**About this task**
From the records below, please print only the lines from the one containing "wall art: none" through the one containing "house plant: none", both included. Skip the pictures.

**Task inputs**
☆ ☆ ☆ ☆ ☆

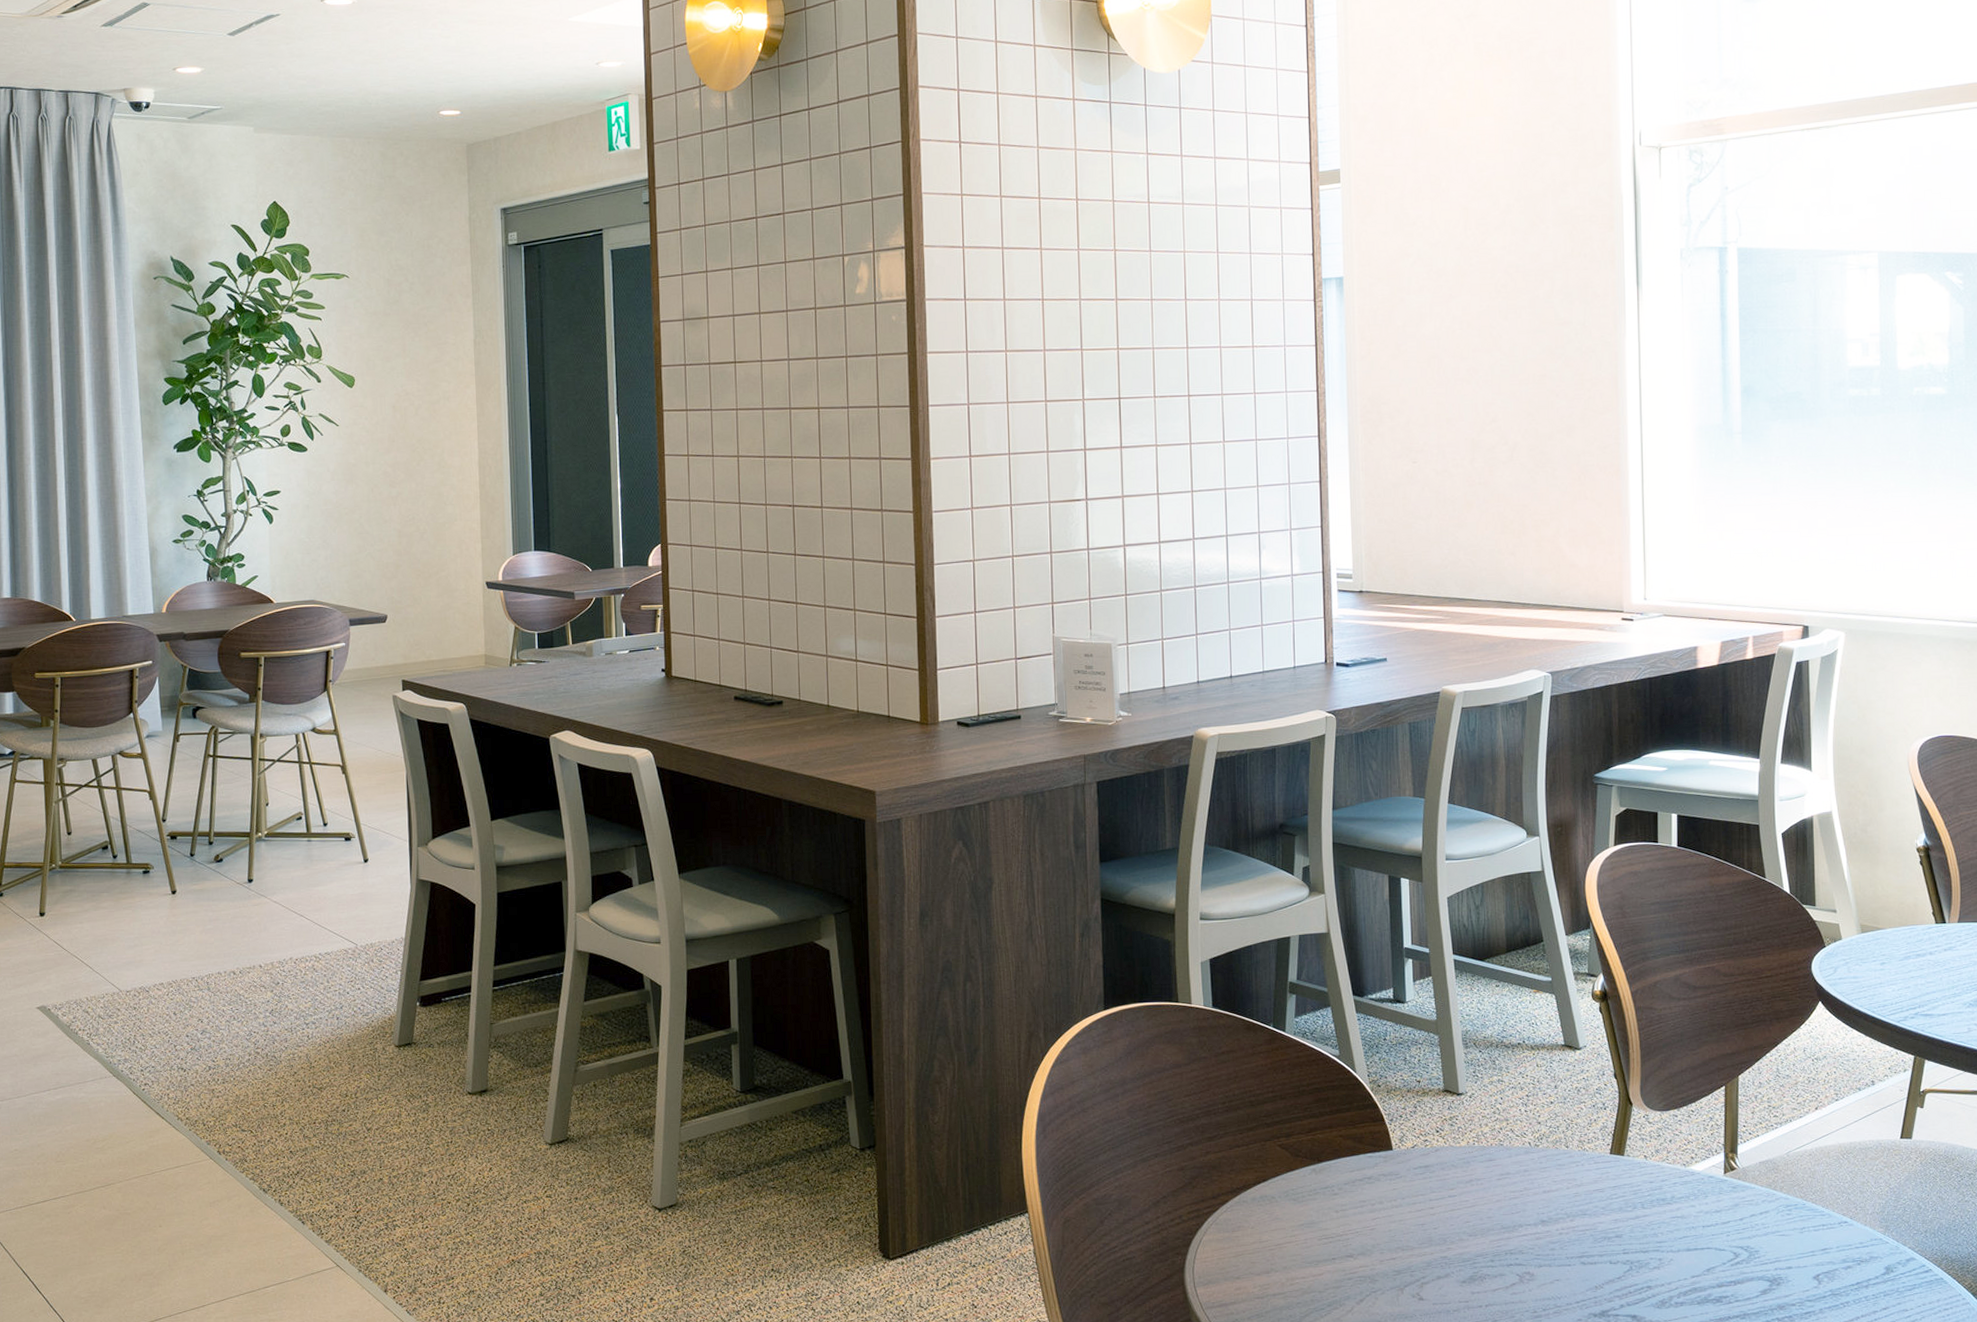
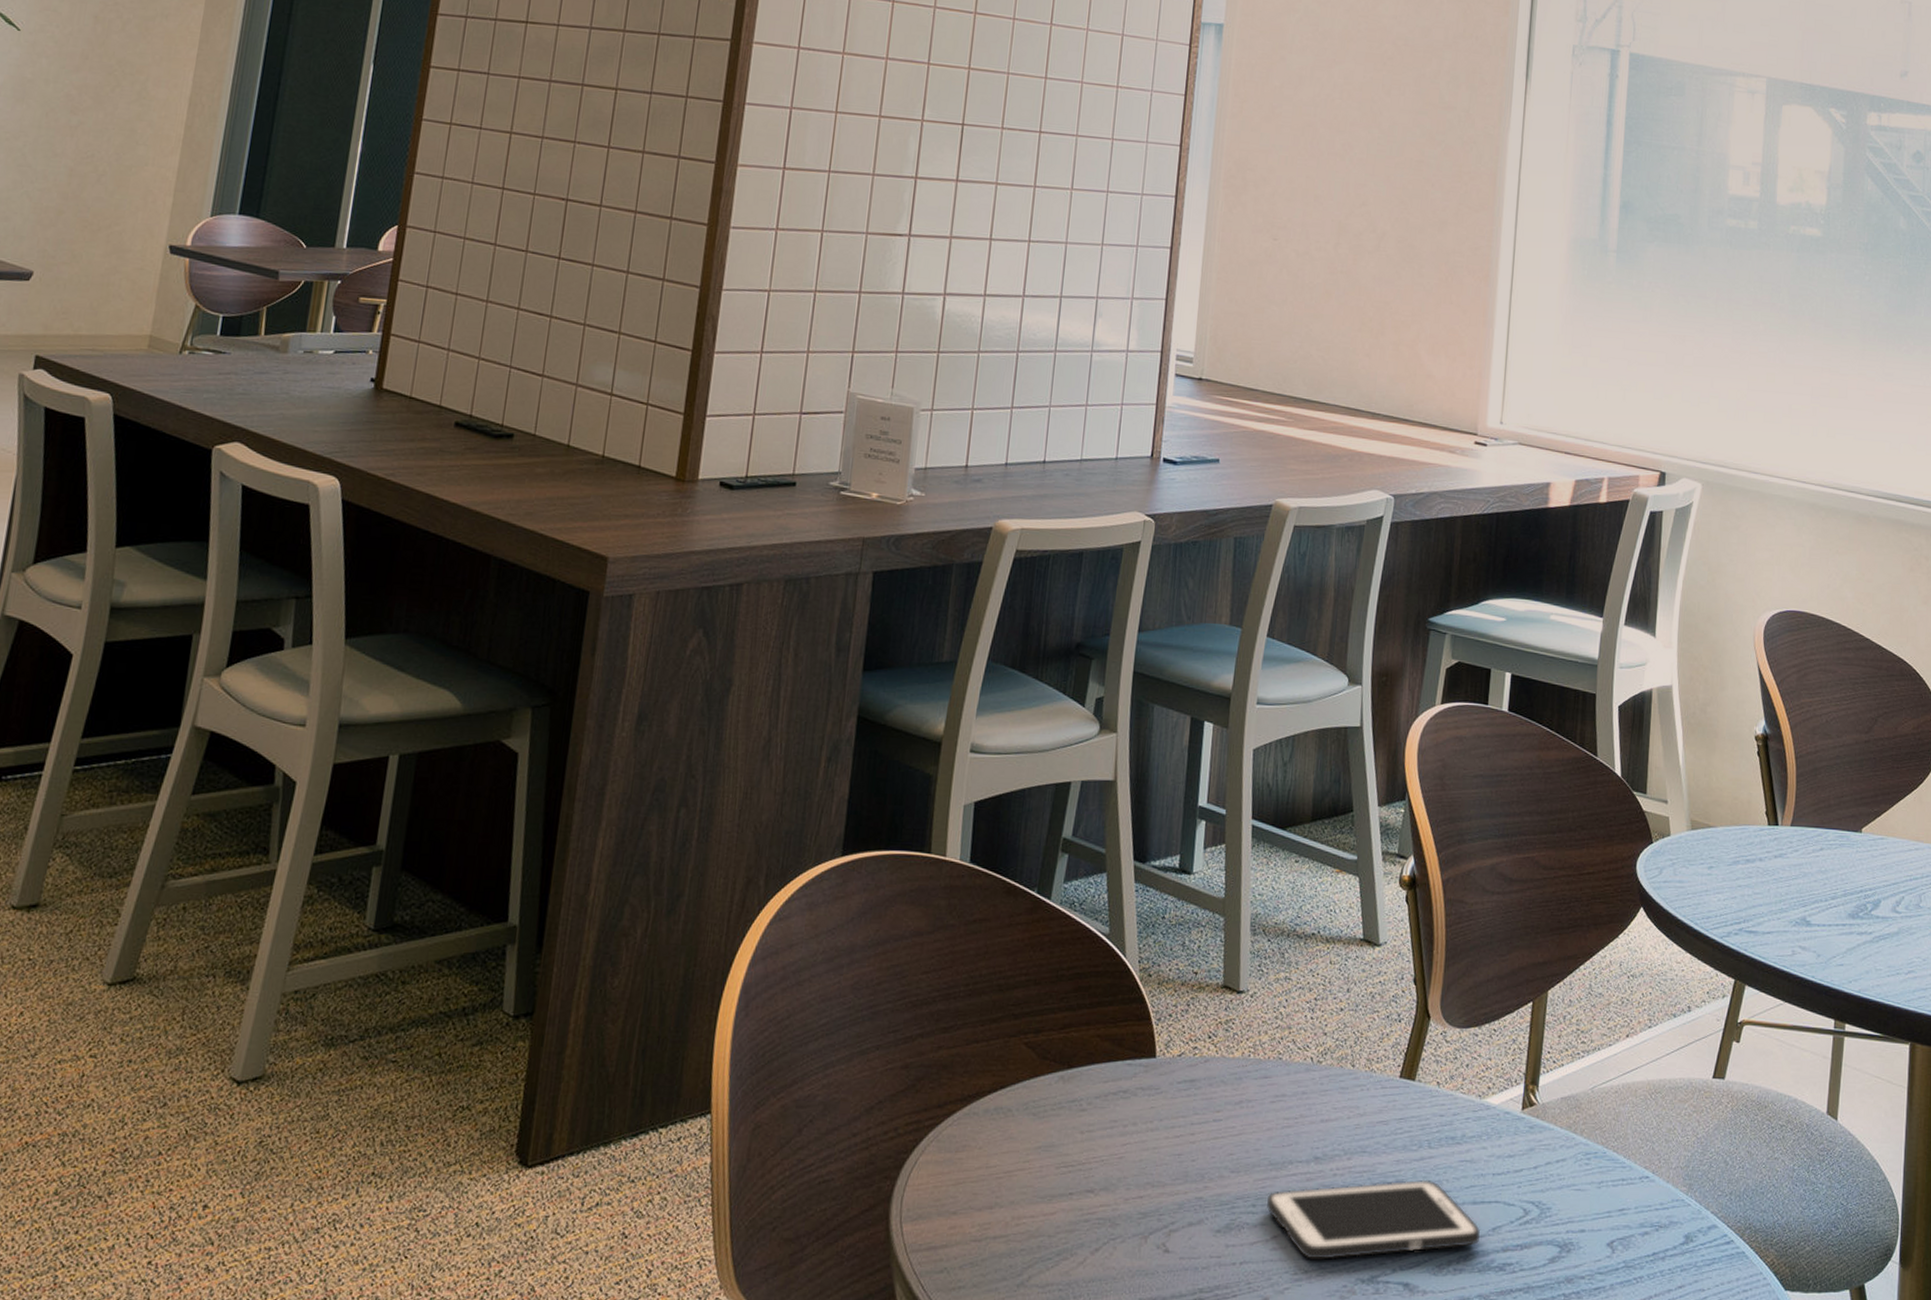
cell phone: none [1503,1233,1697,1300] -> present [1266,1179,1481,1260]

☆ ☆ ☆ ☆ ☆

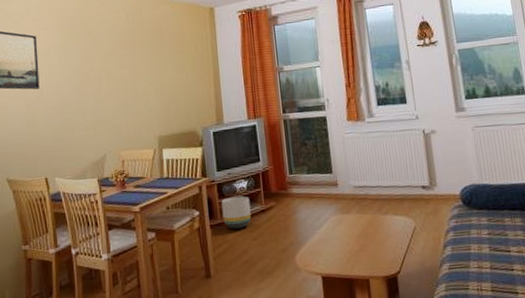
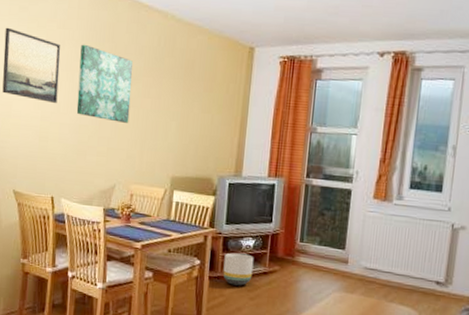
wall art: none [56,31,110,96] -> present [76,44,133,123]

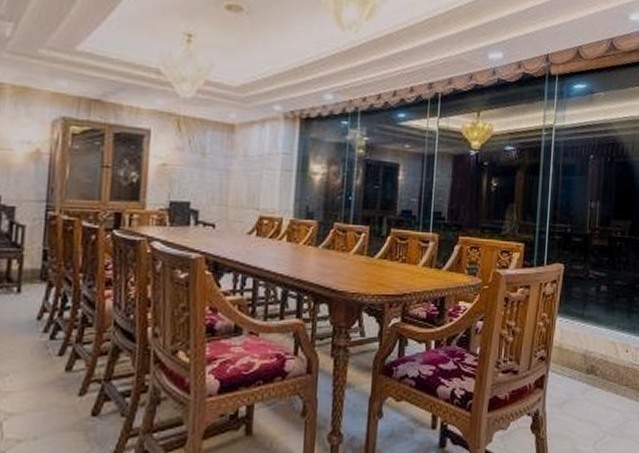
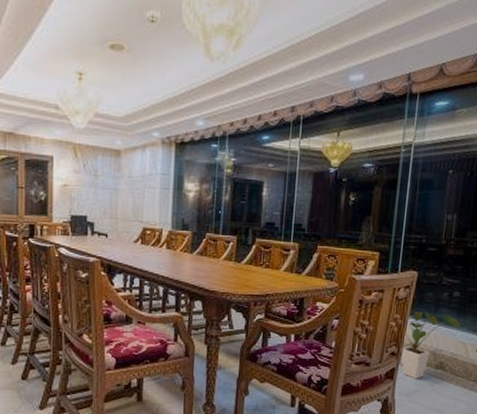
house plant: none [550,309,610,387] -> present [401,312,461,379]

☆ ☆ ☆ ☆ ☆

**Result**
wall art: none [56,31,110,96] -> present [76,44,133,123]

house plant: none [550,309,610,387] -> present [401,312,461,379]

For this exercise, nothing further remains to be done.